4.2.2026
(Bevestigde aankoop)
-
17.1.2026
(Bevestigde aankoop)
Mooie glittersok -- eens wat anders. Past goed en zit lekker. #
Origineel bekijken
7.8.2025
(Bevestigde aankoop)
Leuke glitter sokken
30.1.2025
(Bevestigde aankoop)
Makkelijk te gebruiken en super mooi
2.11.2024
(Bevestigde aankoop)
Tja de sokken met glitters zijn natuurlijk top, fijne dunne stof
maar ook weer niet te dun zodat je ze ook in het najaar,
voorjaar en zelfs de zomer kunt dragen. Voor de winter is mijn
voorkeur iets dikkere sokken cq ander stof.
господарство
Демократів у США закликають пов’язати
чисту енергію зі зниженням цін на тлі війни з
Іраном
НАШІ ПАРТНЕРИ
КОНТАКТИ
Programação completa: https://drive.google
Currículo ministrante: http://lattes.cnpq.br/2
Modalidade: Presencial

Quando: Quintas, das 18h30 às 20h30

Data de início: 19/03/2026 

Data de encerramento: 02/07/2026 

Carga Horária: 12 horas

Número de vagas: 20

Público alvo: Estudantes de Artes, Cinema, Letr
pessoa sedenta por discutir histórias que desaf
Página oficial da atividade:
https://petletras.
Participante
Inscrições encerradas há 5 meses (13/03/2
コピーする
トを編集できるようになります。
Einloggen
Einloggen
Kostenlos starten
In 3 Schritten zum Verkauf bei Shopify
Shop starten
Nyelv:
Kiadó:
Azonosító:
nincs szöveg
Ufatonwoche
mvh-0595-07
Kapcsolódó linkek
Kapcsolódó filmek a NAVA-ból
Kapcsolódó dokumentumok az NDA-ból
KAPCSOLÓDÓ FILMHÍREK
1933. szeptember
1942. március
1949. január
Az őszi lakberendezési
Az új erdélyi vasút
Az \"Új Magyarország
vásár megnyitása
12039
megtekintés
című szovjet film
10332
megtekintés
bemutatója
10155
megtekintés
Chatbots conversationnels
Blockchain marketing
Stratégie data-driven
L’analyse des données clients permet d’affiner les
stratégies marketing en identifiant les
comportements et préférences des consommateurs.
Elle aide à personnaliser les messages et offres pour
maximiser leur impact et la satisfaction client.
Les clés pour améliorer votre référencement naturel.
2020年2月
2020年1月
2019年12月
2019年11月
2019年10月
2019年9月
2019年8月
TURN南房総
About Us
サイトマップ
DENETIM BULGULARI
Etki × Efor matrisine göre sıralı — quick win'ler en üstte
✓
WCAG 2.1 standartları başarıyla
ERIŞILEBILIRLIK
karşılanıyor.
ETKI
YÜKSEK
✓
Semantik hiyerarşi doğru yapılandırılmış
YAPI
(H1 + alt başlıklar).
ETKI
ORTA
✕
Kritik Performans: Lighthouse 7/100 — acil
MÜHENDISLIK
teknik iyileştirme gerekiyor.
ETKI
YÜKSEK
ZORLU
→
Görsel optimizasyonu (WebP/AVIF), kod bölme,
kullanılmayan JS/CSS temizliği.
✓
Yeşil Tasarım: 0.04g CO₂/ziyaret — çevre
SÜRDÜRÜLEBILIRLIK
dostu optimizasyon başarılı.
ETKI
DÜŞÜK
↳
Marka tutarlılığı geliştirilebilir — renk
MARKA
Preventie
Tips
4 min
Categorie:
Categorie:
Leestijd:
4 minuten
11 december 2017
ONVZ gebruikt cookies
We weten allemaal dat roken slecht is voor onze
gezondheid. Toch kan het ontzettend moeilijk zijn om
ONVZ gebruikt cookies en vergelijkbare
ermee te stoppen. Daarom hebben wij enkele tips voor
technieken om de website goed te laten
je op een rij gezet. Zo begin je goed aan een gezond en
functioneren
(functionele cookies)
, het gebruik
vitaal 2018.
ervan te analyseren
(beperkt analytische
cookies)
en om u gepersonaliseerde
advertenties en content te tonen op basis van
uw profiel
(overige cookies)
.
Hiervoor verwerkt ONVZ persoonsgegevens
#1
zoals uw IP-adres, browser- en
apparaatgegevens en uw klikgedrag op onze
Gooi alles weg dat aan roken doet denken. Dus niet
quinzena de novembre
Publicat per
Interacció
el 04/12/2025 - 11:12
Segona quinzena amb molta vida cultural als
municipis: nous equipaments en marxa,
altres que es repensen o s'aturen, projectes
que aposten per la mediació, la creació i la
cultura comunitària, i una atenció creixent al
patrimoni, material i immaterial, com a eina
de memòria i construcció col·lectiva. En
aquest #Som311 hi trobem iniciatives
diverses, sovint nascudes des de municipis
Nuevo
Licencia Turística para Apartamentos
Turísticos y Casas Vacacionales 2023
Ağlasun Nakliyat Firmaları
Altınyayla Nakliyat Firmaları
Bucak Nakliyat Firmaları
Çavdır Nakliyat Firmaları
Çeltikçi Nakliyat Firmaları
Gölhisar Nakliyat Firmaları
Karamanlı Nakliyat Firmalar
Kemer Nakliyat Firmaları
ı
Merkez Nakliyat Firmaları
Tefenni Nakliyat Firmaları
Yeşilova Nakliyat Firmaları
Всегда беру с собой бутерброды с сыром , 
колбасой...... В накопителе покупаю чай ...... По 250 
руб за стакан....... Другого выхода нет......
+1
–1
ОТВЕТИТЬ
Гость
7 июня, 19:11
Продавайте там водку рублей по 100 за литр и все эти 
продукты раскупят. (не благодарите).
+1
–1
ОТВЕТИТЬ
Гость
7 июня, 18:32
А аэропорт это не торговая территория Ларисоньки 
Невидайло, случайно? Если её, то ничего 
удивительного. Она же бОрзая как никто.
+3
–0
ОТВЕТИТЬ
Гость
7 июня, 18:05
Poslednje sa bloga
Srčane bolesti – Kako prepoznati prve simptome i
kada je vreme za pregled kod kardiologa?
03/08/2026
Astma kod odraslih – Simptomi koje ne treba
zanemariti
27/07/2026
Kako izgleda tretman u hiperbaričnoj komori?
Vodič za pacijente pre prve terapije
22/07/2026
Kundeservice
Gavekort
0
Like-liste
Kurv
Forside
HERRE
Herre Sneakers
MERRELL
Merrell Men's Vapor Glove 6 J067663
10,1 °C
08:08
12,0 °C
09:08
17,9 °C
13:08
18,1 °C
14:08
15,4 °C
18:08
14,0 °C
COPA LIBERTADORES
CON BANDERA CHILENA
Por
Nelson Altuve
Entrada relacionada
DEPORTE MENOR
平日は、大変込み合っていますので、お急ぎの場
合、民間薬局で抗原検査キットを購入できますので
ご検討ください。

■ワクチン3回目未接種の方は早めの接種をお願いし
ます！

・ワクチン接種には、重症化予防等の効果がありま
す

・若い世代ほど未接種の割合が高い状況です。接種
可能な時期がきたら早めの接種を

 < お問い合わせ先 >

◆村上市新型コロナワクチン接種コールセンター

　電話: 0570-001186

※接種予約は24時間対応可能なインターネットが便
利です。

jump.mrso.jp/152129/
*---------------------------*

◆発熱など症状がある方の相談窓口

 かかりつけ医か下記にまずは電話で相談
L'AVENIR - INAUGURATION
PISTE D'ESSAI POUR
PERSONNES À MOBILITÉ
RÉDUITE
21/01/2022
● ● ● ● ● ● ●
▶ [PROMPT]
Copy the records above exactly, leaving nothing out.

▶ [SOLUTION]
4.2.2026
(Bevestigde aankoop)
-
17.1.2026
(Bevestigde aankoop)
Mooie glittersok -- eens wat anders. Past goed en zit lekker. #
Origineel bekijken
7.8.2025
(Bevestigde aankoop)
Leuke glitter sokken
30.1.2025
(Bevestigde aankoop)
Makkelijk te gebruiken en super mooi
2.11.2024
(Bevestigde aankoop)
Tja de sokken met glitters zijn natuurlijk top, fijne dunne stof
maar ook weer niet te dun zodat je ze ook in het najaar,
voorjaar en zelfs de zomer kunt dragen. Voor de winter is mijn
voorkeur iets dikkere sokken cq ander stof.
господарство
Демократів у США закликають пов’язати
чисту енергію зі зниженням цін на тлі війни з
Іраном
НАШІ ПАРТНЕРИ
КОНТАКТИ
Programação completa: https://drive.google
Currículo ministrante: http://lattes.cnpq.br/2
Modalidade: Presencial

Quando: Quintas, das 18h30 às 20h30

Data de início: 19/03/2026 

Data de encerramento: 02/07/2026 

Carga Horária: 12 horas

Número de vagas: 20

Público alvo: Estudantes de Artes, Cinema, Letr
pessoa sedenta por discutir histórias que desaf
Página oficial da atividade:
https://petletras.
Participante
Inscrições encerradas há 5 meses (13/03/2
コピーする
トを編集できるようになります。
Einloggen
Einloggen
Kostenlos starten
In 3 Schritten zum Verkauf bei Shopify
Shop starten
Nyelv:
Kiadó:
Azonosító:
nincs szöveg
Ufatonwoche
mvh-0595-07
Kapcsolódó linkek
Kapcsolódó filmek a NAVA-ból
Kapcsolódó dokumentumok az NDA-ból
KAPCSOLÓDÓ FILMHÍREK
1933. szeptember
1942. március
1949. január
Az őszi lakberendezési
Az új erdélyi vasút
Az \"Új Magyarország
vásár megnyitása
12039
megtekintés
című szovjet film
10332
megtekintés
bemutatója
10155
megtekintés
Chatbots conversationnels
Blockchain marketing
Stratégie data-driven
L’analyse des données clients permet d’affiner les
stratégies marketing en identifiant les
comportements et préférences des consommateurs.
Elle aide à personnaliser les messages et offres pour
maximiser leur impact et la satisfaction client.
Les clés pour améliorer votre référencement naturel.
2020年2月
2020年1月
2019年12月
2019年11月
2019年10月
2019年9月
2019年8月
TURN南房総
About Us
サイトマップ
DENETIM BULGULARI
Etki × Efor matrisine göre sıralı — quick win'ler en üstte
✓
WCAG 2.1 standartları başarıyla
ERIŞILEBILIRLIK
karşılanıyor.
ETKI
YÜKSEK
✓
Semantik hiyerarşi doğru yapılandırılmış
YAPI
(H1 + alt başlıklar).
ETKI
ORTA
✕
Kritik Performans: Lighthouse 7/100 — acil
MÜHENDISLIK
teknik iyileştirme gerekiyor.
ETKI
YÜKSEK
ZORLU
→
Görsel optimizasyonu (WebP/AVIF), kod bölme,
kullanılmayan JS/CSS temizliği.
✓
Yeşil Tasarım: 0.04g CO₂/ziyaret — çevre
SÜRDÜRÜLEBILIRLIK
dostu optimizasyon başarılı.
ETKI
DÜŞÜK
↳
Marka tutarlılığı geliştirilebilir — renk
MARKA
Preventie
Tips
4 min
Categorie:
Categorie:
Leestijd:
4 minuten
11 december 2017
ONVZ gebruikt cookies
We weten allemaal dat roken slecht is voor onze
gezondheid. Toch kan het ontzettend moeilijk zijn om
ONVZ gebruikt cookies en vergelijkbare
ermee te stoppen. Daarom hebben wij enkele tips voor
technieken om de website goed te laten
je op een rij gezet. Zo begin je goed aan een gezond en
functioneren
(functionele cookies)
, het gebruik
vitaal 2018.
ervan te analyseren
(beperkt analytische
cookies)
en om u gepersonaliseerde
advertenties en content te tonen op basis van
uw profiel
(overige cookies)
.
Hiervoor verwerkt ONVZ persoonsgegevens
#1
zoals uw IP-adres, browser- en
apparaatgegevens en uw klikgedrag op onze
Gooi alles weg dat aan roken doet denken. Dus niet
quinzena de novembre
Publicat per
Interacció
el 04/12/2025 - 11:12
Segona quinzena amb molta vida cultural als
municipis: nous equipaments en marxa,
altres que es repensen o s'aturen, projectes
que aposten per la mediació, la creació i la
cultura comunitària, i una atenció creixent al
patrimoni, material i immaterial, com a eina
de memòria i construcció col·lectiva. En
aquest #Som311 hi trobem iniciatives
diverses, sovint nascudes des de municipis
Nuevo
Licencia Turística para Apartamentos
Turísticos y Casas Vacacionales 2023
Ağlasun Nakliyat Firmaları
Altınyayla Nakliyat Firmaları
Bucak Nakliyat Firmaları
Çavdır Nakliyat Firmaları
Çeltikçi Nakliyat Firmaları
Gölhisar Nakliyat Firmaları
Karamanlı Nakliyat Firmalar
Kemer Nakliyat Firmaları
ı
Merkez Nakliyat Firmaları
Tefenni Nakliyat Firmaları
Yeşilova Nakliyat Firmaları
Всегда беру с собой бутерброды с сыром , 
колбасой...... В накопителе покупаю чай ...... По 250 
руб за стакан....... Другого выхода нет......
+1
–1
ОТВЕТИТЬ
Гость
7 июня, 19:11
Продавайте там водку рублей по 100 за литр и все эти 
продукты раскупят. (не благодарите).
+1
–1
ОТВЕТИТЬ
Гость
7 июня, 18:32
А аэропорт это не торговая территория Ларисоньки 
Невидайло, случайно? Если её, то ничего 
удивительного. Она же бОрзая как никто.
+3
–0
ОТВЕТИТЬ
Гость
7 июня, 18:05
Poslednje sa bloga
Srčane bolesti – Kako prepoznati prve simptome i
kada je vreme za pregled kod kardiologa?
03/08/2026
Astma kod odraslih – Simptomi koje ne treba
zanemariti
27/07/2026
Kako izgleda tretman u hiperbaričnoj komori?
Vodič za pacijente pre prve terapije
22/07/2026
Kundeservice
Gavekort
0
Like-liste
Kurv
Forside
HERRE
Herre Sneakers
MERRELL
Merrell Men's Vapor Glove 6 J067663
10,1 °C
08:08
12,0 °C
09:08
17,9 °C
13:08
18,1 °C
14:08
15,4 °C
18:08
14,0 °C
COPA LIBERTADORES
CON BANDERA CHILENA
Por
Nelson Altuve
Entrada relacionada
DEPORTE MENOR
平日は、大変込み合っていますので、お急ぎの場
合、民間薬局で抗原検査キットを購入できますので
ご検討ください。

■ワクチン3回目未接種の方は早めの接種をお願いし
ます！

・ワクチン接種には、重症化予防等の効果がありま
す

・若い世代ほど未接種の割合が高い状況です。接種
可能な時期がきたら早めの接種を

 < お問い合わせ先 >

◆村上市新型コロナワクチン接種コールセンター

　電話: 0570-001186

※接種予約は24時間対応可能なインターネットが便
利です。

jump.mrso.jp/152129/
*---------------------------*

◆発熱など症状がある方の相談窓口

 かかりつけ医か下記にまずは電話で相談
L'AVENIR - INAUGURATION
PISTE D'ESSAI POUR
PERSONNES À MOBILITÉ
RÉDUITE
21/01/2022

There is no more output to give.